I have just said that I observe higher speeds and you say it's untrue?

These are just speeds around the saturation of the SATA3 bus (which is by the way 600 MB/s, if you don't know) and no where it's written under what exactly circumstances and conditions a user would observe them.
 
I have just said that I observe higher speeds and you say it's untrue?

These are just speeds around the saturation of the SATA3 bus (which is by the way 600 MB/s, if you don't know) and no where it's written under what exactly circumstances and conditions a user would observe them.
So... if the limit of the bus is 600 MB/s, and with overhead etc its more realistically 560 MB/s as you see most sata drives top out at, you saw double this speed? I'm not sure what you're trying to defend.

Would that be cache/burst? Either way, I dont care.. its off topic, lol.
 
Last edited:
Am I missing something?

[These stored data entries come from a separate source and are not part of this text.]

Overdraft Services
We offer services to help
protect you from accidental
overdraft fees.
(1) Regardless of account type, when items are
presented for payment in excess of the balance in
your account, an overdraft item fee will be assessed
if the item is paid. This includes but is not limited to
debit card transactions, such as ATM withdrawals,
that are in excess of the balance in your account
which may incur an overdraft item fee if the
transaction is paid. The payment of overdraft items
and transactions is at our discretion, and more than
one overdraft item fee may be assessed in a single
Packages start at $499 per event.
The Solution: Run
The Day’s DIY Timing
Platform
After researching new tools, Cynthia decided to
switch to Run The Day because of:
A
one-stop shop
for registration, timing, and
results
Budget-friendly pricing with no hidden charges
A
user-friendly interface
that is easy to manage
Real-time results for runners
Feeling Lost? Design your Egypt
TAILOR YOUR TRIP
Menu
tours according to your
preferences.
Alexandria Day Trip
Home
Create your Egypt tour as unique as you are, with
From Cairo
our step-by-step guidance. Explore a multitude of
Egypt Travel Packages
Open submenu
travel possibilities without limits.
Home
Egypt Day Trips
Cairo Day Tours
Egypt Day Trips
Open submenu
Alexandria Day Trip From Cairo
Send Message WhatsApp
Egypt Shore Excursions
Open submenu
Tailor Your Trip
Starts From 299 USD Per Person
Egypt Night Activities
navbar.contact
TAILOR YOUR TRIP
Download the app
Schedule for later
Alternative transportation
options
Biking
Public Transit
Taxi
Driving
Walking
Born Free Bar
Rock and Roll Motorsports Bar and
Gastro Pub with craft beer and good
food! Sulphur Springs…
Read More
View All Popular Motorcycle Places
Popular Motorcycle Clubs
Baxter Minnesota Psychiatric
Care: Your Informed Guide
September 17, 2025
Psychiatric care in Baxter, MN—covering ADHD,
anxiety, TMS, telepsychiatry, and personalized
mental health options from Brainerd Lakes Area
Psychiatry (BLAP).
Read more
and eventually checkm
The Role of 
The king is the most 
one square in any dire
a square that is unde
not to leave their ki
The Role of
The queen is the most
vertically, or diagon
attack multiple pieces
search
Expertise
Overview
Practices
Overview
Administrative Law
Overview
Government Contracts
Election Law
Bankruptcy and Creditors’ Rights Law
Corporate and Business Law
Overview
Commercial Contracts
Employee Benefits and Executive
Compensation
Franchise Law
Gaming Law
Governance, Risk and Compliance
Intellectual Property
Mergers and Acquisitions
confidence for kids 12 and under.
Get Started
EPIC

I'm not sure what microprocessor architecture, be it x86, ARM or whatever, has to do with data throughput speeds...
 
Say on topic please!

We are talking about "Jim Keller" and his Ocean Cove project at Intel he leaving.

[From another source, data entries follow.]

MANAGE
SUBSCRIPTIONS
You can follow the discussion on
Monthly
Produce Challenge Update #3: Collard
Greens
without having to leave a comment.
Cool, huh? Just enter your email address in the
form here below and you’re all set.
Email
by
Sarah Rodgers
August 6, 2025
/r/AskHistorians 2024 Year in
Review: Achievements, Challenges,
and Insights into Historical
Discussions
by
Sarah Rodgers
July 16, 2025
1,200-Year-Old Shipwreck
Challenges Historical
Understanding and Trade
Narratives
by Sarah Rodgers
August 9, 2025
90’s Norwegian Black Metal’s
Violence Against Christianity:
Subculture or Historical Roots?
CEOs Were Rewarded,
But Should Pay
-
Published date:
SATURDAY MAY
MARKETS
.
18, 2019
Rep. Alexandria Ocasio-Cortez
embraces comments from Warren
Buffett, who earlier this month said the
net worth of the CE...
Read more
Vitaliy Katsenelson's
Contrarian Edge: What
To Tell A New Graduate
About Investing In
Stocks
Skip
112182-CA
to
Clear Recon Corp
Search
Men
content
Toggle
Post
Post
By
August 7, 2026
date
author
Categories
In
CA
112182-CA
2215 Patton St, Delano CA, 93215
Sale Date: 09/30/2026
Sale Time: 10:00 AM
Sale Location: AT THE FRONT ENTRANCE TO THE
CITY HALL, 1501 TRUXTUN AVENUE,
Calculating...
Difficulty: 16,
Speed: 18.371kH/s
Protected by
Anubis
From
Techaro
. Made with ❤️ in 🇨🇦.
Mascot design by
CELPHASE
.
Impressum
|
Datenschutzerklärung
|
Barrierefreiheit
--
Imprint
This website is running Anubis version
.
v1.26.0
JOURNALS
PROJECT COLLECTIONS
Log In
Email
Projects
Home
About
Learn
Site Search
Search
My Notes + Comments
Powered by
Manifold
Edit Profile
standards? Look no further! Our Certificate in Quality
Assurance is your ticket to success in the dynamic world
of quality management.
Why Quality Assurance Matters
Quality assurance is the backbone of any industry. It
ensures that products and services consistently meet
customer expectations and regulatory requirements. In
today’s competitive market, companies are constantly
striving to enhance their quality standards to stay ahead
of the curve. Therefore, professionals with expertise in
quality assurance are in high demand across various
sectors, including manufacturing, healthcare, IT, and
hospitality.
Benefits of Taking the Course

Talking about load times is a losing battle with technology changing rapidly over the next few years.

Both companies...have new sockets with higher bus speeds huge bandwidth increases with PCIe 5.0 coming. AMD AM5 and Intel H6 LGA 1700 sockets every thing is changing... PCIe 5.0, DDR5, USB4, technology's make all you guys load times irrelevant with the technology that "Jim Keller" was working on...

This is near future stuff....Jim Keller Ocean cove is second generation big.Little...

Intel is moving to 16/32 Cores big.Little architecture and unifying mobile and desktop together under Alder Lake / Meteor Lake over the next few years. This is PCIe 4.0 to PCIe 5.0 and 10nm++ to 7nm+ on 16/32 Cores big.LITTLE

Jim Keller will get more famous once Ocean Cove technology gets in our hands. This is the technology that Jim Keller was working on at Intel.

Power efficiency, IPC increase, Bandwidth, Prices....all fixed with Meteor Lake.
 
Am I missing something? I'm not sure what microprocessor architecture, be it x86, ARM or whatever, has to do with data throughput speeds...
I think those are more related to storage than CPU??
 
One of the chips is so fast that accelerates as if 9 Zen 2 cores ! :eek:
You do realize this is an ASIC running hardware implementation of whichever compression they are using? It has little to do with the specific processor in the system.

Kraken compression range generally falls in the 2-7x range. basically there is a 3-4GB/s NVMe drive underneath and then there is a hardware compressor/decompressor on the machine side of things. I kind of wonder how long will it take for motherboard manufacturers and/or Intel/AMD to implement something similar if it proves useful to generic use cases. From the descriptions so far, both Sony's and Microsoft solutions seem to be heavily aimed towards texture compression.